Blocking PCSK9 synthesis with siRNA shows promise in LDL-C lowering
Blocking the synthesis of proprotein convertase subtilisin/kexin type 9 (PCSK9) with one to two injections of small interfering RNA (siRNA) provides sustained LDL-cholesterol (LDL-C) lowering for up to 1 year in patients with high cardiovascular (CV) risk and elevated LDL-C levels, the phase II ORION-1 study has shown.
“In contrast to PCSK9 monoclonal antibody treatments which require 12 to 26 injections per year, the investigated siRNA approach requires only one to two injections per year,” explained principal investigator Professor Kausik Ray of the Imperial College London, UK.
Inclisiran, the drug studied in ORION-1, is a PCSK9 messenger RNA-targeted siRNA. It is conjugated to N-actylgalactosamine for targeted delivery to hepatocytes, the major site for PCSK9 production.
The study included 501 patients who had either atherosclerotic CV disease (ASCVD) and LDL-C levels >70 mg/dL despite maximum tolerated statin therapy or LDL-C levels >100 mg/dL without ASCVD. They were randomized to receive a single injection of inclisiran 200 mg, 300 mg or 500 mg, two injections (given on day 1 and day 90) of inclisiran 100 mg, 200 mg or 300 mg, or placebo.
The 6-month outcomes, reported previously, showed that the primary endpoint of LDL-C reduction was greatest in patients who received two injections of inclisiran 300 mg. [N Engl J Med 2017, doi: 10.1056/NEJMoa1615758]

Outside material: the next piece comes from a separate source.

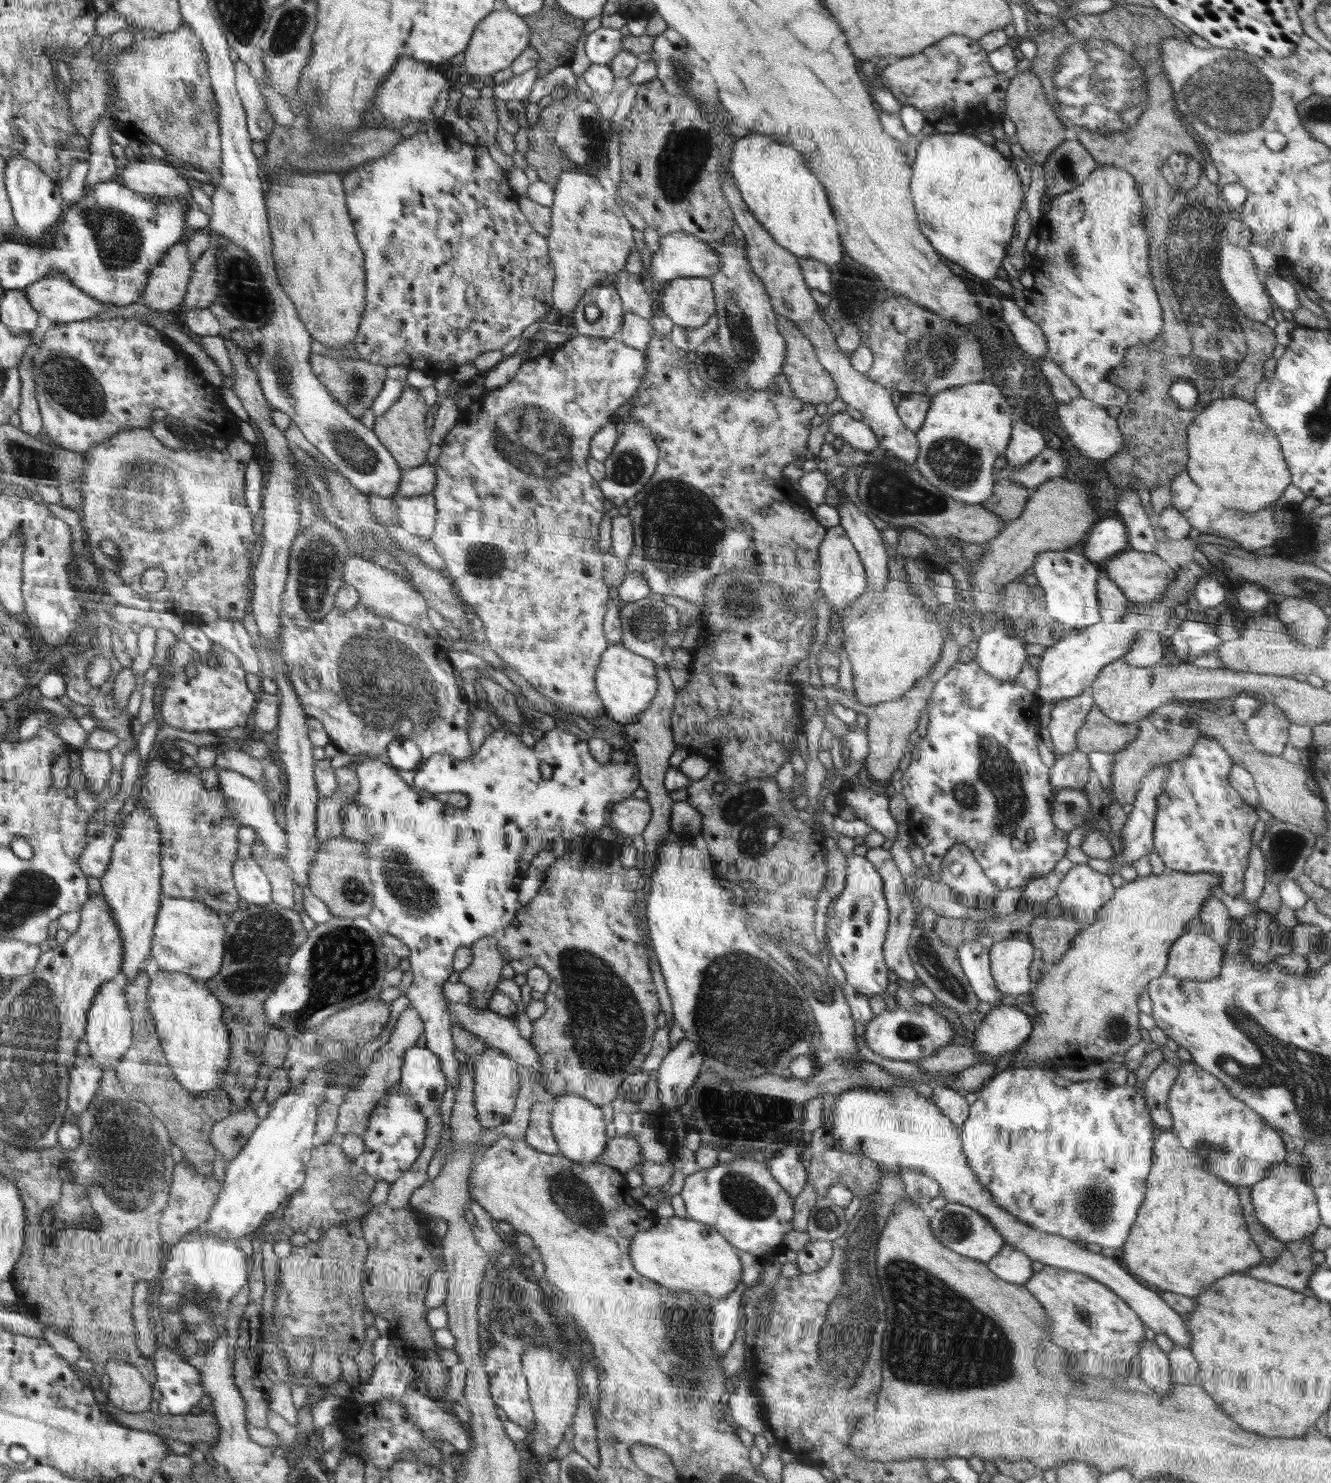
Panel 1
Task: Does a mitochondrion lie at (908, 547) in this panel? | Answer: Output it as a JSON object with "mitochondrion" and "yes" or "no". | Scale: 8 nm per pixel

“At 1-year extended follow-up, the overall safety profile remained numerically similar between the treatment groups and placebo groups. No new safety concerns were identified,” reported Ray.
The time-averaged LDL-C reductions at 1 year were 30 percent, 37 percent and 39 percent with one dose of inclisiran 200 mg, 300 mg and 500 mg, respectively, and 30 percent, 40 percent and 46 percent with two doses of inclisiran 100 mg, 200 mg and 300 mg, respectively.
“In patients receiving two doses of inclisiran 300 mg, the mean LDL-C levels on day 270 were similar to that on day 90. The LDL-C levels also remained steady throughout 90 and 270 days, with a time-averaged LDL-C reduction of 51 percent accompanied by a tight interquartile range,” said Ray. “This suggests that inclisiran may be given at a dose of 300 mg on day 1 and day 90, and every 180 days thereafter.”
“With these exciting findings, inclisiran is now being investigated in multiple phase III trials. These include ORION-10 and ORION-11 [3,000 patients with ASCVD or high CV risk], ORION-9 [400 patients with heterozygous familial hypercholesterolaemia (FH)], and ORION-5 [60 patients with homozygous FH],” he noted. “We are also designing a CV safety outcome trial, which will include 15,000 patients with high ASCVD risk.”
“In contrast to PCSK9 monoclonal antibodies, inclisiran inhibits all functions of PCSK9 as it blocks the synthesis of PCSK9,” commented Professor Philip Barter of the University of New South Wales, Sydney, Australia. “A longer and larger study is needed to confirm the safety of inclisiran, as the impact of PCSK9 synthesis blockade beyond LDL-C lowering remains uncertain.”